Measuring How
Births Swell the Population Isn't Child's Play
By Cark Bialik
A recent report
said the U.S. birth rate has dipped to a record low level. But another measure
of the nation's fertility remains comfortably above its historic low. The
mismatch shows that even in a country with comprehensive birth statistics,
summarizing population trends is far from straightforward.
Last week, Pew
Research Center said the birth rate last year fell to 63.2 per 1,000 women age
15 to 44. That's the lowest level since at least 1920, the earliest year for
which reliable data are available. The report made headlines and even spurred
calls for Americans to get procreating lest they fall behind economically.
But the U.S.
fertility rate, an estimate of how many children a woman will have in her
lifetime, is well above record lows. According to the Population Reference
Bureau, a Washington, D.C., research center, it fell in 2011 to just below 1.9
per woman, down from 2.12 in 2007—the highest in the last 40 years—but above a
record low of 1.74 in 1976.
Demographers
disagree on which measure is best for tracking births' contribution to
population growth. The distinction matters because birth trends are monitored
closely. A record-low level of fertility could augur problems for future
economic growth, while a slight drop from a 40-year high may have less serious
implications—particularly because fertility often declines during economic
slowdowns.
"Births are
at a record low, but it's a much more complex story," said Brady Hamilton,
a statistician at the Centers for Disease Control and Prevention's National
Center for Health Statistics. "The devil is in the details."
Simply computing a
per capita birth rate is flawed, researchers say, as it is skewed by the age
and gender structure of a population.
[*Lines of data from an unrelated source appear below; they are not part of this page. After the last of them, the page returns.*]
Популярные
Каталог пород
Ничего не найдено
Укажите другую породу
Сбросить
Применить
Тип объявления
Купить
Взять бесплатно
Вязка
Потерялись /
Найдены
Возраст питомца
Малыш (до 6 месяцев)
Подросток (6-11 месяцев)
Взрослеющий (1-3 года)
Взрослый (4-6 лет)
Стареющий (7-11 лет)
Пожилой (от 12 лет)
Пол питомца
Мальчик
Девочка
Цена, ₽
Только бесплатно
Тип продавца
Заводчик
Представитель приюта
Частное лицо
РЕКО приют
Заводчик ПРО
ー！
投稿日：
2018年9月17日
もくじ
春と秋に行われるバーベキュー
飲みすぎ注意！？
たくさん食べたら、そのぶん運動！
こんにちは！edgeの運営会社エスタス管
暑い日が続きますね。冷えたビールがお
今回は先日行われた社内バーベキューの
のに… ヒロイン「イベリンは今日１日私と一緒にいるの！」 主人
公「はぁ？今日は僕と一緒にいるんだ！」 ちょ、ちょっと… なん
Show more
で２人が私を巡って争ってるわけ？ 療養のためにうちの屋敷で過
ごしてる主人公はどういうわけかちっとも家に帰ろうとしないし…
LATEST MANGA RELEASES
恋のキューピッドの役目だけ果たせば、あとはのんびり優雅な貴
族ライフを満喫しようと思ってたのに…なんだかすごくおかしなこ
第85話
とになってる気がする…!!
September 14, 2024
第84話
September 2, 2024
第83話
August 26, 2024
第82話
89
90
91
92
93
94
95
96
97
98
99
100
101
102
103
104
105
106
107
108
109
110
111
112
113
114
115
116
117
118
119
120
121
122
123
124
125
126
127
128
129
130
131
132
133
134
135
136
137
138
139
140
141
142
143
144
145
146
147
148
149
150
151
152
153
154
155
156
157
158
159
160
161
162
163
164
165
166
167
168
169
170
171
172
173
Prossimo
A country with a disproportionately high
share of older men could have a much lower birth rate than one with a large population
of women of child-bearing age, even if women in each country have the same
average number of children. Calculating the rate of births per women age 15-44,
as Pew and the NCHS do, improves on the raw birth rate as it accounts for the
share of the overall population most likely to have children. But the
measure—called the general fertility rate by demographers—is still subject to
quirks in the distribution of women in that age range.
A demographic blip
that leaves a country with a population in which there are far more women in
their 20s than women between 15 and 19 or between 40 and 44 could result in an
artificially high general fertility rate, because in this case most of the
women in the 15-to-44 range are in their peak years of child-bearing.
That is what many
demographers said happened in the U.S. in the 1980s. Women in their 20s made up
a disproportionate share of the 18-44 female population—over 38% in some years,
compared with under 31% a decade ago and about 34% now.
Some researchers
prefer a measure known as the total fertility rate. To truly calculate how many
children that women born in one year will, on average, bear in their lifetimes
requires waiting decades, until they've all reached menopause. Instead, researchers
assume today's trends will apply. So if a hypothetical group of women has
today's birth rate at age 15, and again at 16 and so on, how many children, on
average, will each one give birth to? This evens out fluctuations in age
distribution, and is preferred by researchers projecting population trends,
under the thinking that this fertility rate is likely to remain more stable.
But this measure
has drawbacks. Imagine a society where women now in their 30s all had children
in their 20s and then stopped, while today's 20-somethings plan to wait until
their 30s and then have just as many children as the prior generation. This
would mean neither group is having many children today—a shift that would
artificially drive down the total fertility rate. Yet both groups will end up
with the same number of children.
This is what some
researchers say may have made fertility rates in some European countries look
lower than they really were in the 1990s. Younger women, who were entering the
workforce in growing numbers and had more ability to plan pregnancies due to
widespread contraception, were planning to have children later.
Whether the U.S.
is experiencing record-low fertility or a gentle dip matters in determining the
severity of the decline, and the likelihood that fertility could bounce back.
John Bongaarts,
vice president of the New York-based Population Council, a research group, said
fertility is hard to predict, as so many factors it depends on are, too—such as
the economy. "Around 2005, very few demographers predicted the decline
that has happened in the past couple of years" in fertility rate, he said,
since most economists didn't expect an economic crisis.
But a full
recovery won't necessarily revive fertility. "The decision about fertility
is one that will continue to be about individuals," said Jose Miguel
Guzman, chief of the United Nations Population Fund's population and
development arm, and about how they "see the future—the possibility to
have a house, a job, to send kids to a good school."